Fear has a valuable place in our lives. In short, it keeps us safe. But left unchecked, fear can do more harm than good. It can prevent us from trying new things. From taking calculated risks. From succeeding.
Fear is also at the root of many personal, religious and military conflicts. So many causes, crimes and actions are taken as a result of it. The United States is a melting pot. The likelihood of you encountering someone who may look different, or speak a different language, or eat different foods, or worship differently than you is quite high, at least in urban areas. While some embrace this diversity, others attempt to terminate it. Why? When one speaks to such individuals, rarely do they have any personal knowledge or experience to justify their fear and hatred, nor do they have any real facts to back their opinions. So why are they invested in termination of all that is different? In a word, fear. Fear that they will be outnumbered. Fear that they may lose perceived power. Fear that the world as they know it will change.

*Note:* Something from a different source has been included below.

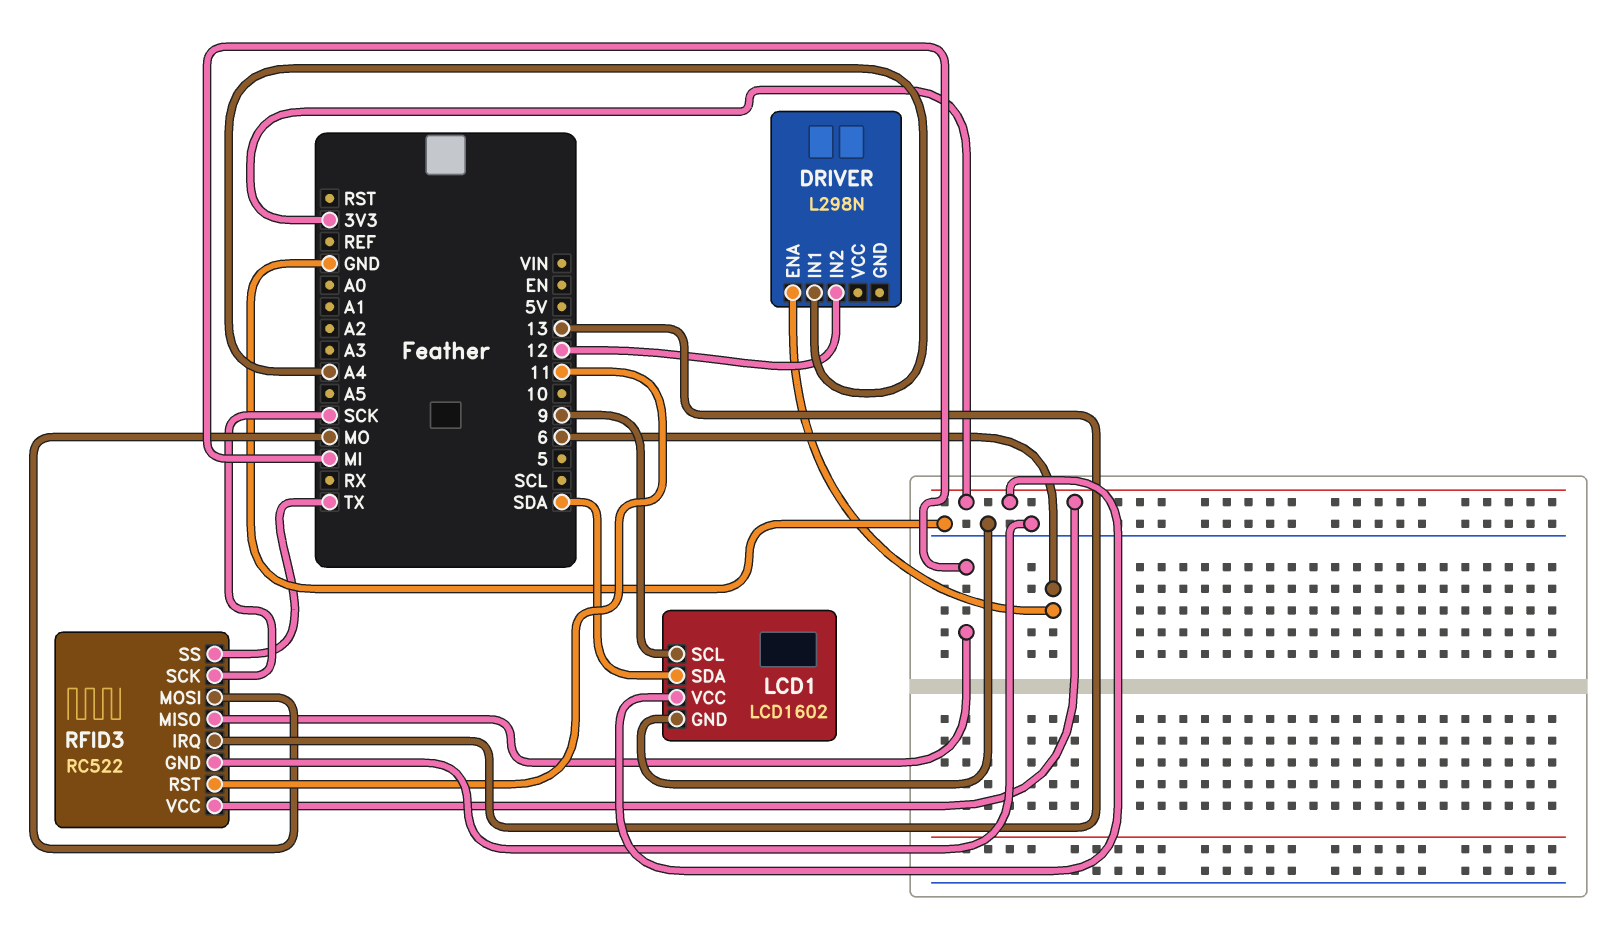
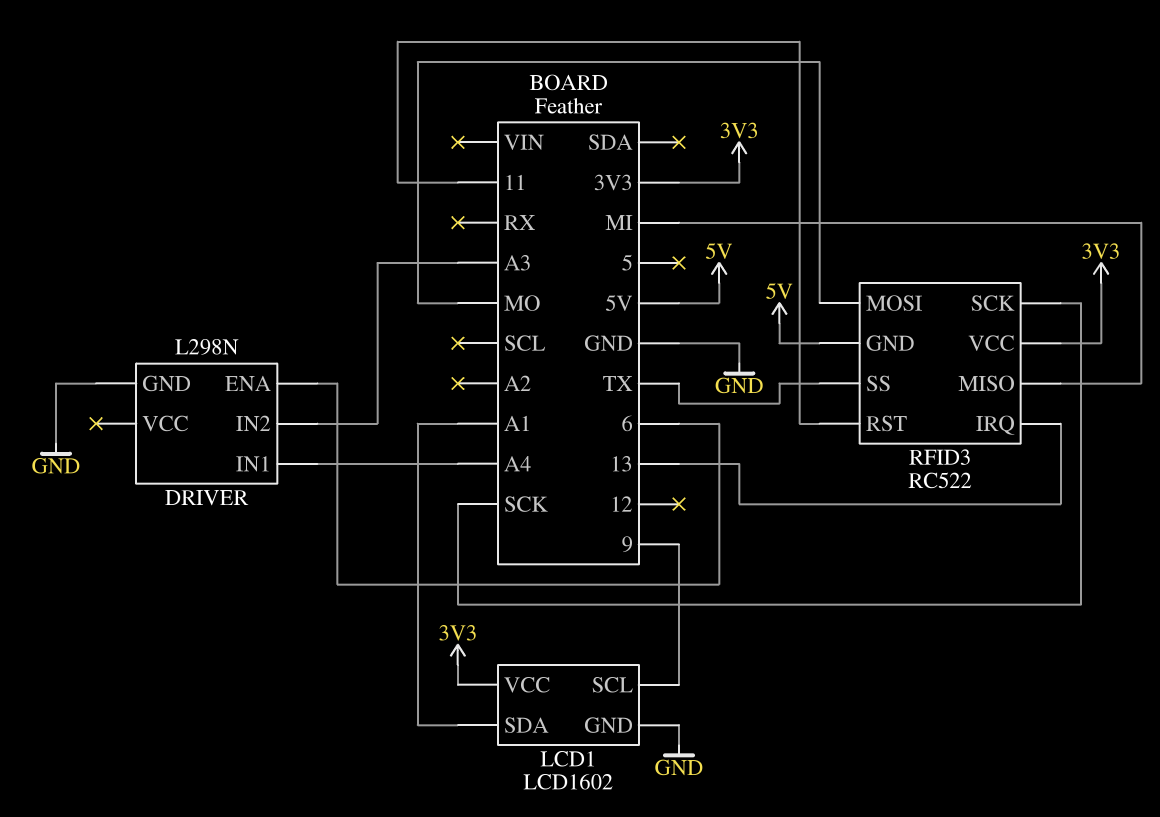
DRIVER pin GND: none -> GND
DRIVER pin IN2: 12 -> A3
LCD1 pin SDA: SDA -> A1
RFID3 pin GND: GND -> 5V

Historically, this has not happened. When women were granted the right to vote in the United States, they did not ride men out of town on the rails, nor did minorities do so to white people when they were granted the right to vote. Same with education for women and minorities. For that matter, women did not cease to have children when birth control was made available to them, nor did they abort their pregnancies simply because it was a legal option. The same can be said with biracial or same-sex marriages. With each of these steps life changed in many ways, but in many ways it did not.
Do you live in fear? If so, of what? How do you plan to quell your fear without harming yourself or others? Again, we turn to Thích Nhất Hạnh for wisdom and guidance. As described by the publisher, “Fear is destructive, a pervasive problem we all face. Vietnamese Buddhist Zen Master, poet, scholar, peace activist, and one of the foremost spiritual leaders in the world—a gifted teacher who was once nominated for the Nobel Peace Prize by Martin Luther King Jr.— Thích Nhất Hạnh has written a powerful and practical strategic guide to overcoming our debilitating uncertainties and personal terrors. The New York Times said Hanh, “ranks second only to the Dalai Lama” as the Buddhist leader with the most influence in the West. In Fear: Essential Wisdom for Getting through the Storm, Hanh explores the origins of our fears, illuminating a path to finding peace and freedom from anxiety and offering powerful tools to help us eradicate it from our lives.”
For those of you fearing racial and cultural differences, I encourage you to consider two of National Geographic’s documentary series: The Story of God with Morgan Freeman and The Story of Us with Morgan Freeman as a start.